Anggota Komisi II DPRD Berau, Sakirman, mengatakan, kakao merupakan salah satu komoditas unggulan daerah yang memiliki nilai ekonomi cukup menjanjikan.
Namun, pengembangan sektor tersebut memerlukan dukungan yang berkelanjutan dari pemerintah, baik melalui program pembinaan maupun bantuan kepada petani.
Menurutnya, salah satu langkah penting yang perlu dilakukan adalah mendorong pembentukan kelompok tani kakao di setiap kampung.
Keberadaan kelompok tani dinilai dapat mempermudah proses pendataan, pembinaan, hingga penyaluran bantuan kepada para petani.
“Kelompok tani sangat penting bagi perkebunan kakao,” ujarnya belum lama ini.
Sakirman menjelaskan, melalui kelompok tani, berbagai program pemerintah dapat lebih tepat sasaran. Selain itu, petani juga memiliki wadah untuk saling berbagi pengetahuan dan memperkuat kerja sama dalam mengembangkan usaha perkebunan.
“Petani akan lebih mudah mendapatkan bantuan,” katanya.
Ia menilai, pembentukan kelompok tani perlu menjadi perhatian bersama, baik oleh pemerintah daerah maupun pemerintah kampung.
Dengan adanya organisasi petani yang aktif, pengembangan kakao dapat dilakukan secara lebih terarah dan terukur.
Lebih lanjut, Sakirman menegaskan bahwa pemerintah daerah harus menunjukkan komitmen yang kuat dalam menjaga keberlangsungan sektor kakao.
Dukungan tersebut tidak hanya berupa bantuan sarana dan prasarana, tetapi juga pembinaan teknis, peningkatan kualitas hasil panen, hingga perluasan akses pasar.
“Pemerintah daerah harus serius mengembangkan komoditas kakao,” tegasnya.
Menurut dia, keberhasilan pengembangan kakao akan memberikan dampak positif terhadap perekonomian masyarakat, khususnya petani yang selama ini menggantungkan pendapatan dari sektor perkebunan.
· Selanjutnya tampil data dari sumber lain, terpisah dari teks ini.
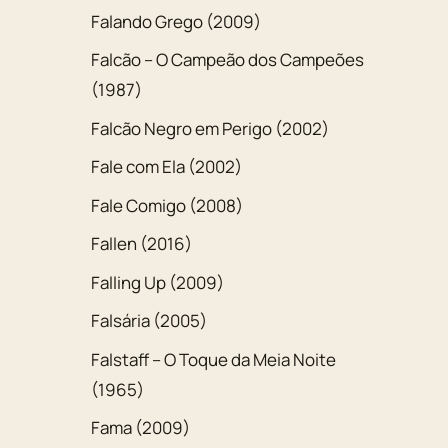
Falando Grego (2009)
Falcão – O Campeão dos Campeões
(1987)
Falcão Negro em Perigo (2002)
Fale com Ela (2002)
Fale Comigo (2008)
Fallen (2016)
Falling Up (2009)
Falsária (2005)
Falstaff – O Toque da Meia Noite
(1965)
Fama (2009)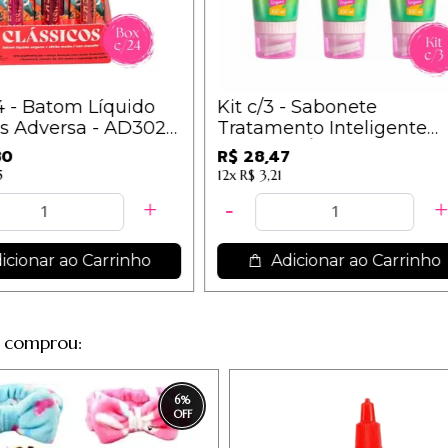
/24 - Batom Líquido
Kit c/3 - Sabonete
icos Adversa - AD302 -
Tratamento Inteligent
 B / 10,95
Antiacne Ácido Salicíli
2,80
R$ 28,47
Super Poderes
29,65
12x
R$ 3,21
Adicionar ao Carrinho
Adicionar ao Carri
 comprou:
6
%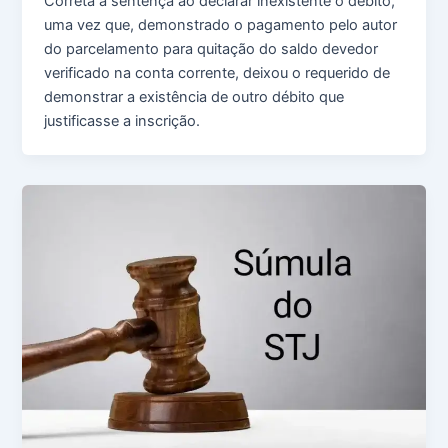
Correta a sentença ao declarar inexistente o débito,
uma vez que, demonstrado o pagamento pelo autor
do parcelamento para quitação do saldo devedor
verificado na conta corrente, deixou o requerido de
demonstrar a existência de outro débito que
justificasse a inscrição.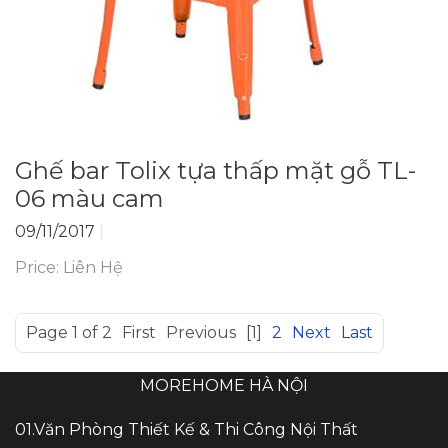
Ghế bar Tolix tựa thấp mặt gỗ TL-
06 màu cam
09/11/2017
|
Price: Liên Hệ
Page 1 of 2
First
Previous
[1]
2
Next
Last
MOREHOME HÀ NỘI
01.Văn Phòng Thiết Kế & Thi Công Nội Thất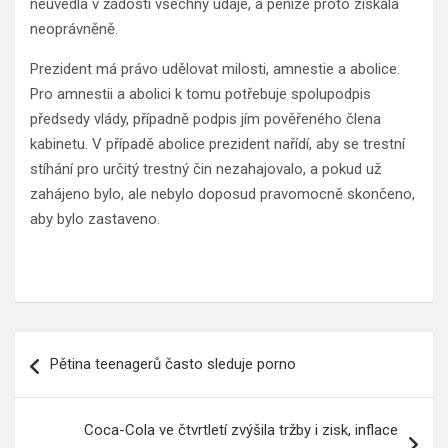
neuvedla v žádosti všechny údaje, a peníze proto získala
neoprávněně.
Prezident má právo udělovat milosti, amnestie a abolice.
Pro amnestii a abolici k tomu potřebuje spolupodpis
předsedy vlády, případně podpis jím pověřeného člena
kabinetu. V případě abolice prezident nařídí, aby se trestní
stíhání pro určitý trestný čin nezahajovalo, a pokud už
zahájeno bylo, ale nebylo doposud pravomocně skončeno,
aby bylo zastaveno.
Navigace
Pětina teenagerů často sleduje porno
pro
příspěvek
Coca-Cola ve čtvrtletí zvýšila tržby i zisk, inflace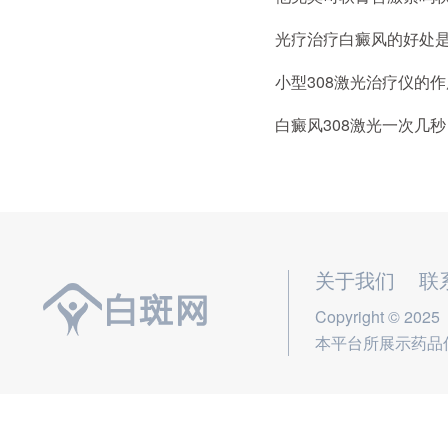
光疗治疗白癜风的好处
小型308激光治疗仪的作
白癜风308激光一次几秒
关于我们
联
Copyright © 2025
本平台所展示药品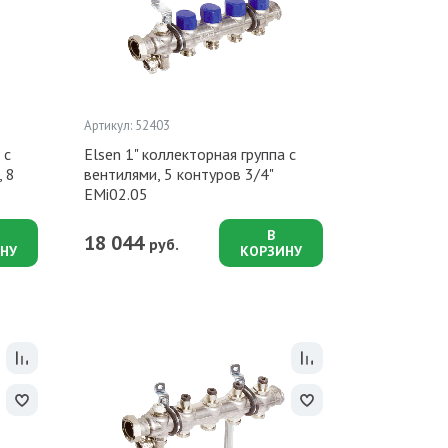
Артикул: 52403
 с
Elsen 1" коллекторная группа с
 8
вентилями, 5 контуров 3/4"
EMi02.05
В
18 044
руб.
НУ
КОРЗИНУ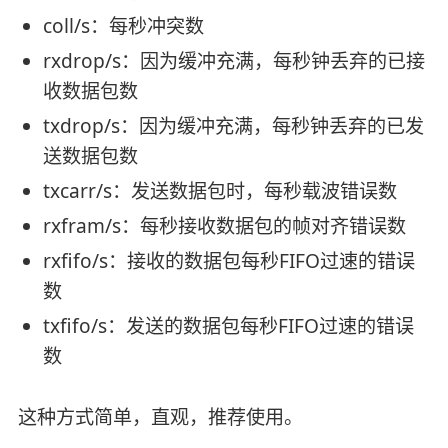
coll/s：每秒冲突数
rxdrop/s：因为缓冲充满，每秒钟丢弃的已接
收数据包数
txdrop/s：因为缓冲充满，每秒钟丢弃的已发
送数据包数
txcarr/s：发送数据包时，每秒载波错误数
rxfram/s：每秒接收数据包的帧对齐错误数
rxfifo/s：接收的数据包每秒FIFO过速的错误
数
txfifo/s：发送的数据包每秒FIFO过速的错误
数
这种方式简单，直观，推荐使用。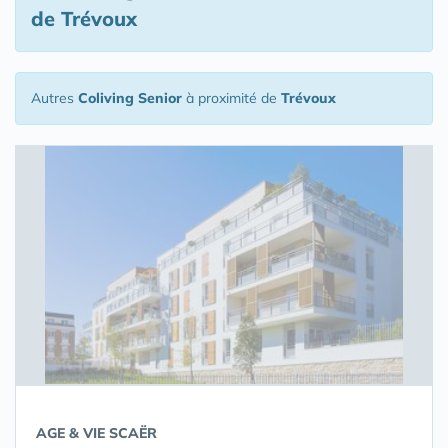
de Trévoux
Autres
Coliving Senior
à proximité de
Trévoux
AGE & VIE SCAËR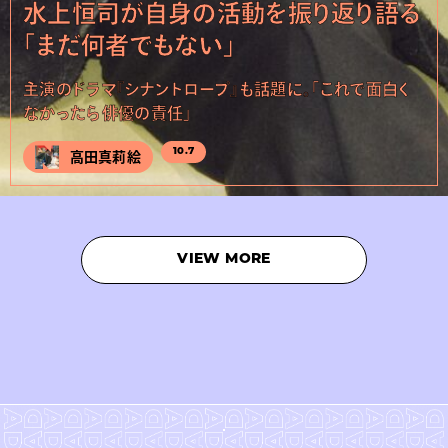
水上恒司が自身の活動を振り返り語る
「まだ何者でもない」
主演のドラマ『シナントロープ』も話題に。「これで面白く
なかったら俳優の責任」
10.7
高田真莉絵
VIEW MORE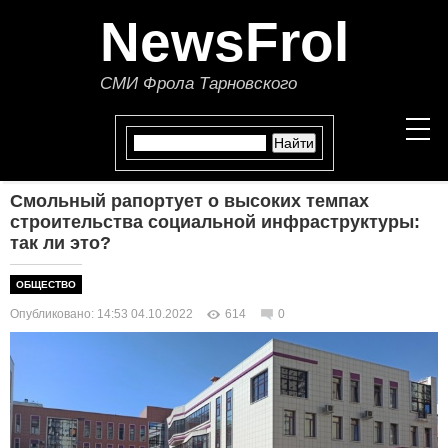
NewsFrol
СМИ Фрола Тарновского
Смольный рапортует о высоких темпах
НОВОСТИ
строительства социальной инфраструктуры:
так ли это?
СТАТЬИ
ОБЩЕСТВО
ПОЛИТИКА
Опубликовано: 14:53 04.10.2022
614
0
ЭКОНОМИКА
В МИРЕ
ОБЩЕСТВО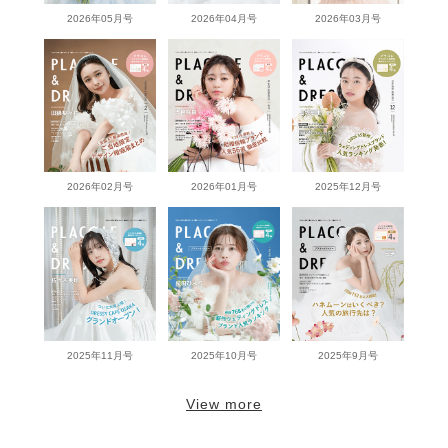
2026年05月号
2026年04月号
2026年03月号
2026年02月号
2026年01月号
2025年12月号
2025年11月号
2025年10月号
2025年9月号
View more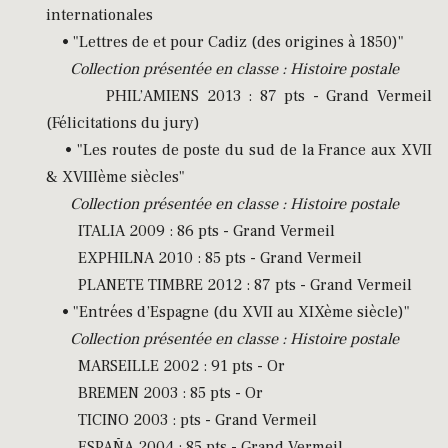
internationales
• "Lettres de et pour Cadiz (des origines à 1850)"
Collection présentée en classe : Histoire postale
PHIL’AMIENS 2013 : 87 pts - Grand Vermeil
(Félicitations du jury)
• "Les routes de poste du sud de la France aux XVII
& XVIIIème siècles"
Collection présentée en classe : Histoire postale
ITALIA 2009 : 86 pts - Grand Vermeil
EXPHILNA 2010 : 85 pts - Grand Vermeil
PLANETE TIMBRE 2012 : 87 pts - Grand Vermeil
• "Entrées d’Espagne (du XVII au XIXème siècle)"
Collection présentée en classe : Histoire postale
MARSEILLE 2002 : 91 pts - Or
BREMEN 2003 : 85 pts - Or
TICINO 2003 : pts - Grand Vermeil
ESPAÑA 2004 : 85 pts - Grand Vermeil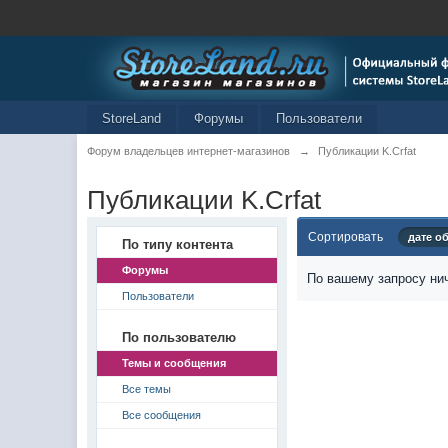
StoreLand
Форумы
Пользователи
Форум владельцев интернет-магазинов
→
Публикации K.Crfat
Публикации K.Crfat
Сортировать
дате о
По типу контента
Форумы
По вашему запросу нич
Пользователи
По пользователю
Темы и сообщения
Все темы
Все сообщения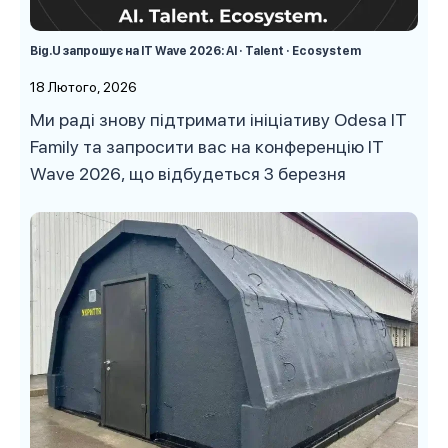
Big.U запрошує на IT Wave 2026: AI · Talent · Ecosystem
18 Лютого, 2026
Ми раді знову підтримати ініціативу Odesa IT
Family та запросити вас на конференцію IT
Wave 2026, що відбудеться 3 березня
Ia juga mengingatkan agar para petani kakao tidak kehilangan minat untuk mengelola lahannya akibat minimnya dukungan.
Karena itu, berbagai program yang menyentuh kebutuhan petani harus terus diperkuat. “Jangan sampai petani kakao kita beralih,” tuturnya.
Sakirman berharap bantuan dan perhatian pemerintah terhadap sektor kakao dapat terus ditingkatkan, sehingga komoditas unggulan tersebut mampu berkembang lebih optimal dan menjadi salah satu penopang ekonomi masyarakat Berau di masa mendatang.
“Kita harus beri dukungan dengan dibarengi bantuan yang maksimal,” tandasnya.
Sebelumnya, komitmen pemerintah daerah terhadap sektor kakao cukup besar. Bupati Berau, Sri Juniarsih, terus berupaya meraih berbagai bantuan untuk pengembangan kakao, satu di antaranya saat mengikuti Rakernas Apkasi beberapa waktu lalu.
Dirinya sempat menyampaikan aspirasi kebutuhan terhadap pengembangan kakao kepada Menteri Pertanian RI, Amran Sulaiman.
“Berau memiliki cokelat berkualitas, tetapi produksi kami masih terbatas,” ujarnya saat itu.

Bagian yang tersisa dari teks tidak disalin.